BERLIN, Sept. 19 (Xinhua) — German Chancellor Angela Merkel's CDU party was hit by a second electoral blow in two weeks in the Berlin state-city vote on Sunday, highlighting an increasing pressure on her open-door refugee policy.

The loss Merkel's conservative party suffered in the Berlin polls, following the vote in early September in the eastern state of Mecklenburg-Vorpommern, turned largely into a gain for the anti-immigrant Alternative of Germany (AfD).

In Sunday's vote, support for the Christian Democratic Union dropped to 17.6 percent from 23.3 percent in the last election in 2011, the lowest since 1990. Meanwhile, a 14.2 percent of the vote enabled the three-year-old right-wing AfD to enter Berlin's state parliament, the 10th among Germany's 16 states.

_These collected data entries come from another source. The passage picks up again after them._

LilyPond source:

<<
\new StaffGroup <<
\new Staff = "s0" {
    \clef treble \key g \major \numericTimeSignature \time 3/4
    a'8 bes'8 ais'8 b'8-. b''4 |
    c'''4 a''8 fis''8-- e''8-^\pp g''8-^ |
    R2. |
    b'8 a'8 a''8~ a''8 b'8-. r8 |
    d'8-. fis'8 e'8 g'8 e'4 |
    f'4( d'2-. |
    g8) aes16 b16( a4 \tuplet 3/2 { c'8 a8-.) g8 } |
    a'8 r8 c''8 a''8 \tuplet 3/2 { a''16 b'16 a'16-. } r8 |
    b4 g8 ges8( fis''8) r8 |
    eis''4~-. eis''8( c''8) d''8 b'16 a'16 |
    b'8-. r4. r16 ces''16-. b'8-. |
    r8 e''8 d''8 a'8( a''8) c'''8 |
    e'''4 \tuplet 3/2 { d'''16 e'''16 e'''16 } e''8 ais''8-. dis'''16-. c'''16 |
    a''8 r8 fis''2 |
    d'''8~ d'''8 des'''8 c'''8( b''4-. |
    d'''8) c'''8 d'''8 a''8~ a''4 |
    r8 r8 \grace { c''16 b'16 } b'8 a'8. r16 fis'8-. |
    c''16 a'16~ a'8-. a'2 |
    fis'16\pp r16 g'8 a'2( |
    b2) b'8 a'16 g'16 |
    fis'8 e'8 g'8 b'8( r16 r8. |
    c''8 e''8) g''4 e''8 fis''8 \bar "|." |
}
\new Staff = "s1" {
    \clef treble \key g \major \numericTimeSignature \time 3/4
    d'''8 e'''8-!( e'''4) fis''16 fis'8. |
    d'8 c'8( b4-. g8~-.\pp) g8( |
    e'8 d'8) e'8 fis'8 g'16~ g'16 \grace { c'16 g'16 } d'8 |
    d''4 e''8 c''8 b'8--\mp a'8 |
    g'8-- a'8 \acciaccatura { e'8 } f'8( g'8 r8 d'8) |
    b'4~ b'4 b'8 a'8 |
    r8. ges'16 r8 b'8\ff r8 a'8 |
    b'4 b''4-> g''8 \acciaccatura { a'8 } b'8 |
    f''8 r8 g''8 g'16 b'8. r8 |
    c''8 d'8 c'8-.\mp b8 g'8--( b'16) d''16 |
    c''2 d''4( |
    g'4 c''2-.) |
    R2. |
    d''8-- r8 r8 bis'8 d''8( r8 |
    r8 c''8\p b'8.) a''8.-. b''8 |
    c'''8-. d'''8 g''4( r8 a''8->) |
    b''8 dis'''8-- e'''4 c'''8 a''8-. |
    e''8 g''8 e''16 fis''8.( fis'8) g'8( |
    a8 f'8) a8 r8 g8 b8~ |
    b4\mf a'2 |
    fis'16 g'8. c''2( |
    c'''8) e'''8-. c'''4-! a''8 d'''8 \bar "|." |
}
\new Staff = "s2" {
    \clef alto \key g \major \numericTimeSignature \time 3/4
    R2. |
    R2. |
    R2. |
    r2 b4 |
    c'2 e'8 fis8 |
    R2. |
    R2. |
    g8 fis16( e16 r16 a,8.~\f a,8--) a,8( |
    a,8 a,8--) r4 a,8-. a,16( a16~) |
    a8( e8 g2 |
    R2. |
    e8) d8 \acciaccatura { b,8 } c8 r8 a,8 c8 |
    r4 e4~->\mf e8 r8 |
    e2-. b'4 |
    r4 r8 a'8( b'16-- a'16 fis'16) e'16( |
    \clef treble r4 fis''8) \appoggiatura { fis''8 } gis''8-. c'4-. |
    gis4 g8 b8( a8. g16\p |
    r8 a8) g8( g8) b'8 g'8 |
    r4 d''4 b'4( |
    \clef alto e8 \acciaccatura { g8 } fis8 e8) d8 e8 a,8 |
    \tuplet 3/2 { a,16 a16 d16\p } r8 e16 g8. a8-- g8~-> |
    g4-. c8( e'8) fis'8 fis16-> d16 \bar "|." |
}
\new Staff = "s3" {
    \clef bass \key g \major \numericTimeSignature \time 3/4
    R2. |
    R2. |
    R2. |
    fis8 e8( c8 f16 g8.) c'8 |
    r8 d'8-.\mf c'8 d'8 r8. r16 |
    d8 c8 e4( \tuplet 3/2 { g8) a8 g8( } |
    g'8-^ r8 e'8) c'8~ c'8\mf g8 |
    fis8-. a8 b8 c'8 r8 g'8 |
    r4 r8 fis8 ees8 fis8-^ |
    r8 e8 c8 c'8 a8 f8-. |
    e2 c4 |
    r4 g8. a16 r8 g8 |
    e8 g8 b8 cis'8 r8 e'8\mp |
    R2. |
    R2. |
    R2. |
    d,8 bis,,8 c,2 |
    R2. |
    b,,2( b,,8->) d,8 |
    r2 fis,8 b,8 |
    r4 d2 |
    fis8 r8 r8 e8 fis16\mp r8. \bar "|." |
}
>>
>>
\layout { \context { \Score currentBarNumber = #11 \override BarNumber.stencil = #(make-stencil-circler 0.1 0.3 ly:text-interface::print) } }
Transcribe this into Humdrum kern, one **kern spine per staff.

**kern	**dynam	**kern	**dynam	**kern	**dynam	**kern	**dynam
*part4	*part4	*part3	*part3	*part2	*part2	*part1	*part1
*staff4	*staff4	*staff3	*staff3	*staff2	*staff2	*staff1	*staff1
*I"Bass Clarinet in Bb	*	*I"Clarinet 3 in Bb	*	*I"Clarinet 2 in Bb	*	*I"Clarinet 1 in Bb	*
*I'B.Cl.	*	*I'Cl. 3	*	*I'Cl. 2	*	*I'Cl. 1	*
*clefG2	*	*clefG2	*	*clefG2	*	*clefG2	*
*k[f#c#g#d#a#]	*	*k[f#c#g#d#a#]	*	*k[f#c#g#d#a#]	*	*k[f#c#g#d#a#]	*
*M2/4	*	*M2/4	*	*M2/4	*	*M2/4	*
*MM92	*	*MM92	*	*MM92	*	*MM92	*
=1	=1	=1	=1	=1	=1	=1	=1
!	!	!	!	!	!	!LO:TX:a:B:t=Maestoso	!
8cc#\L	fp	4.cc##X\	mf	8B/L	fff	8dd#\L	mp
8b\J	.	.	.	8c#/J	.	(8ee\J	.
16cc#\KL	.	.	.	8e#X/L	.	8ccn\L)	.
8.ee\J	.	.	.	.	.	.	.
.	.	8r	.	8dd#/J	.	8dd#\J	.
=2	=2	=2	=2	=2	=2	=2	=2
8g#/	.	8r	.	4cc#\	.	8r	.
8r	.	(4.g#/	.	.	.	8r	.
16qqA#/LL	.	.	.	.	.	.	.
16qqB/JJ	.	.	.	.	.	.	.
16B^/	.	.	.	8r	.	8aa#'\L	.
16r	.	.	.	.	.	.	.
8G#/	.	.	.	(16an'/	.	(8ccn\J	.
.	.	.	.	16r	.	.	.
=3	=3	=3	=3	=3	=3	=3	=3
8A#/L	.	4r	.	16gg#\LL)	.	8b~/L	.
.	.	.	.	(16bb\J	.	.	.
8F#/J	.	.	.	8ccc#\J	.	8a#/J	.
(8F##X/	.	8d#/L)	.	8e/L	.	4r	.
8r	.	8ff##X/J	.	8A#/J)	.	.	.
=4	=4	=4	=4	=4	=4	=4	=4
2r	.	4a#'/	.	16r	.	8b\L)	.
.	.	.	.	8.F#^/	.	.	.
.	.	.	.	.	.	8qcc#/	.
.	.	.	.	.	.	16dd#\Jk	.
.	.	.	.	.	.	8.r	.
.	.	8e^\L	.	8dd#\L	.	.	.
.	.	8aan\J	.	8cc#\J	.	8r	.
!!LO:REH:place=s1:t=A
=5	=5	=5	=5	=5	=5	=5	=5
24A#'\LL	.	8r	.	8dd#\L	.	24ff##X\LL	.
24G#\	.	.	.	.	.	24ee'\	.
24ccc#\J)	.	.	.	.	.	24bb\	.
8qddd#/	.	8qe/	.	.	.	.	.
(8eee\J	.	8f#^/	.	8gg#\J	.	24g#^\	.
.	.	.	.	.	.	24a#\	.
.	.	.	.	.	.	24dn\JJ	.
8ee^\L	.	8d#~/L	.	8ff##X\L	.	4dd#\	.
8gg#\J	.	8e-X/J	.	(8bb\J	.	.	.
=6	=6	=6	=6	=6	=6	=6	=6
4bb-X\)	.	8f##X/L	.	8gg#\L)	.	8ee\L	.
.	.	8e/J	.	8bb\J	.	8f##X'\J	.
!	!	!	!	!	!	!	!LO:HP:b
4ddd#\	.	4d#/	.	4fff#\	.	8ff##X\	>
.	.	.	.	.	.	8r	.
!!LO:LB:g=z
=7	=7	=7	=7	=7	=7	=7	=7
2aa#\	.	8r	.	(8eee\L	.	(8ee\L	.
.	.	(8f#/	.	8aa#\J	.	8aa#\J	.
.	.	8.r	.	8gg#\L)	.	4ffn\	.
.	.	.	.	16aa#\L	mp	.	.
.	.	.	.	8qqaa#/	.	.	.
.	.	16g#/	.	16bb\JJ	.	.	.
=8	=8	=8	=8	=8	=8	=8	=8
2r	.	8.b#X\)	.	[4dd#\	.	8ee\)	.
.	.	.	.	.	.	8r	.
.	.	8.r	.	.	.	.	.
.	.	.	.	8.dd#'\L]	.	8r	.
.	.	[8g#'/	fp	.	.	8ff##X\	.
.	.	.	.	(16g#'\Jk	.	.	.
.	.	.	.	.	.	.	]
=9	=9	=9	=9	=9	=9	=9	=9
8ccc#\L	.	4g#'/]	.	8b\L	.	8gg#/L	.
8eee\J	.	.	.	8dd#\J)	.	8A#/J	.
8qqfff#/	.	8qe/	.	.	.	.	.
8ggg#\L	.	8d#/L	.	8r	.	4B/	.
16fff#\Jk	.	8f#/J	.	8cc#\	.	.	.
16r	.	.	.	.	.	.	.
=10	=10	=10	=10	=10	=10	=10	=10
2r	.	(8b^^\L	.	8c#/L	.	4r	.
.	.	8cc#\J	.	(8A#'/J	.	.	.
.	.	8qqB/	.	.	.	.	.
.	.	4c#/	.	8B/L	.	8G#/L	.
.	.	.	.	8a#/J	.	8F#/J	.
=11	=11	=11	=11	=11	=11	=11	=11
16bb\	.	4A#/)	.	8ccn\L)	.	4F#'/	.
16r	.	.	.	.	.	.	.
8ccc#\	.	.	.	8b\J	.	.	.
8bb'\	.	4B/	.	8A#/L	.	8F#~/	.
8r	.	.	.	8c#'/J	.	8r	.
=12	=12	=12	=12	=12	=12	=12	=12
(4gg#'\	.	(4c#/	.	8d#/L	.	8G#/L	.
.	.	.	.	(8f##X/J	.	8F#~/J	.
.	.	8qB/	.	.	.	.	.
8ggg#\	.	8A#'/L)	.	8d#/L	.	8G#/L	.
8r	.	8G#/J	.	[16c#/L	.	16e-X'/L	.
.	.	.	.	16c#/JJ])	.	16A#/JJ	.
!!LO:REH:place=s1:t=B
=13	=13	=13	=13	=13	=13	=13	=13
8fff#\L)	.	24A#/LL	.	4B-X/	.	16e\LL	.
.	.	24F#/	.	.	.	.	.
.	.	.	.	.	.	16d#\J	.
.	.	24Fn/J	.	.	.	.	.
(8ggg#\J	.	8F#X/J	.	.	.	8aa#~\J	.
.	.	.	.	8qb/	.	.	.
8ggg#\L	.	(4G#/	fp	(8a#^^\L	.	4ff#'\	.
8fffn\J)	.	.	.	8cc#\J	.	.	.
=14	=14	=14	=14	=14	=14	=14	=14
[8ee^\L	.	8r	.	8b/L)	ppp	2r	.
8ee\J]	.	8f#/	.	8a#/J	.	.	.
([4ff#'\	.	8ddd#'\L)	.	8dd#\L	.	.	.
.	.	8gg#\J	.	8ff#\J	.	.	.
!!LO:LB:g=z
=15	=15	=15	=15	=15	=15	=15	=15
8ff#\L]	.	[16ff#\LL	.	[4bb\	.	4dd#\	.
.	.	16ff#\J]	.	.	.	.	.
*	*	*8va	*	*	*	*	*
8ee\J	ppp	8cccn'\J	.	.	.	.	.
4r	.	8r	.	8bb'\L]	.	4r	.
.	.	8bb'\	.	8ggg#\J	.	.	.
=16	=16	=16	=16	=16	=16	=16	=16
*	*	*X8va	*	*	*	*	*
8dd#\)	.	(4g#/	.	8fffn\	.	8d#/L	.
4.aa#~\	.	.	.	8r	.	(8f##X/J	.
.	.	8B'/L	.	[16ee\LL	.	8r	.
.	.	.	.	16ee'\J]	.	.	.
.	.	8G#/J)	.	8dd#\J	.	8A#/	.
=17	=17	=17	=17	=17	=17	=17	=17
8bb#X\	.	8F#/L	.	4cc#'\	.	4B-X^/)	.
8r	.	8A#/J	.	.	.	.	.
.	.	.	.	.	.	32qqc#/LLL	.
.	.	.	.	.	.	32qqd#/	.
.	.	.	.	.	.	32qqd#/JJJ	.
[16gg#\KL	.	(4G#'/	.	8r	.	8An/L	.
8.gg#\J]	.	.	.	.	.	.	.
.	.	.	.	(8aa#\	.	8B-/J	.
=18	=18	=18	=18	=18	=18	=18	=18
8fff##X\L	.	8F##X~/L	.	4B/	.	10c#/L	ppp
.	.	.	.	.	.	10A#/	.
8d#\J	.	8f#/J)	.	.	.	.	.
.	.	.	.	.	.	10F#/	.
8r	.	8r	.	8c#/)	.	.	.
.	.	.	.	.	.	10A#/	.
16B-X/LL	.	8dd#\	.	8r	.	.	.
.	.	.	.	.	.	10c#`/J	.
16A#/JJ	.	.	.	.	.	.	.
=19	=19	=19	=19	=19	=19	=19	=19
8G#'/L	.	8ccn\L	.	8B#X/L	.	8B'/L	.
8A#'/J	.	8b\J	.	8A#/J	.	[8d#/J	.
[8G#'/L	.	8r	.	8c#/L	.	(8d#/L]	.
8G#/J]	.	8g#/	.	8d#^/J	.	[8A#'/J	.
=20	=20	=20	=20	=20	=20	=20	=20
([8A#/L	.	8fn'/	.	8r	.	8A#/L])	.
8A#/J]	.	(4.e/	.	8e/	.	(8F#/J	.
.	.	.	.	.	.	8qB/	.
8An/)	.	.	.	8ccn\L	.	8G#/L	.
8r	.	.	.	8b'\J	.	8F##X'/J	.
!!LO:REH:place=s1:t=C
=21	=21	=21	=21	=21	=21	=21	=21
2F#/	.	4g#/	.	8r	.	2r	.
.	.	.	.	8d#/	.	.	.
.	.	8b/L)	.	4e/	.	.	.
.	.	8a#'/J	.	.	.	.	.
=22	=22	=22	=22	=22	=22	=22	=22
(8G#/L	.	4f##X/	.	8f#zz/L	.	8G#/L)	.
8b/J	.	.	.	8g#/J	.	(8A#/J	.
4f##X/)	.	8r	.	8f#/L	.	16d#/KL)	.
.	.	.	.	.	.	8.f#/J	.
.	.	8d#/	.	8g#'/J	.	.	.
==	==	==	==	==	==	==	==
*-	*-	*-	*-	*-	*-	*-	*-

Berlin's traditionally strongest Social Democrats also recorded a fall in support, to a record low of 21.6 percent from 28.3 percent, and is unlikely to continue the current coalition with their junior partner, the CDU.

With one year away from a federal election, the outcome raised pressure on Merkel as well as doubt about a fourth term for the most powerful leader in the European Union.

It adds fuel to the dispute over Merkel's migrant policy between Christian Democrats and their traditional ruling partner, the Christian Social Union (CSU) in Bavaria, whose call for an annual cap of 200,000 refugees has been rejected by Merkel.

The CSU's Bavarian finance minister Markus Soeder called the Berlin vote result another "massive wake-up call".

"A long-term and massive loss in trust among traditional voters threatens the conservative bloc," he told the Bild daily, while urging changes in Merkel's migrant policy to win back support.

Berlin hosts over 70,000 of the 1 million asylum seekers Germany took in last year. German media reported that a poll found about 22 percent of those voting for the AfD in Berlin supported the CDU in 2011.

"From zero to double digits, that's unique for Berlin. The grand coalition has been voted out — not yet at the national level, but that will happen next year," said AfD candidate Georg Pazderski to supporters after the Sunday results.

Berlin's SPD Mayor Michael Mueller had warned before the vote that a strong AfD result would be "seen throughout the world as a sign of the resurgence of the right and of Nazis in Germany."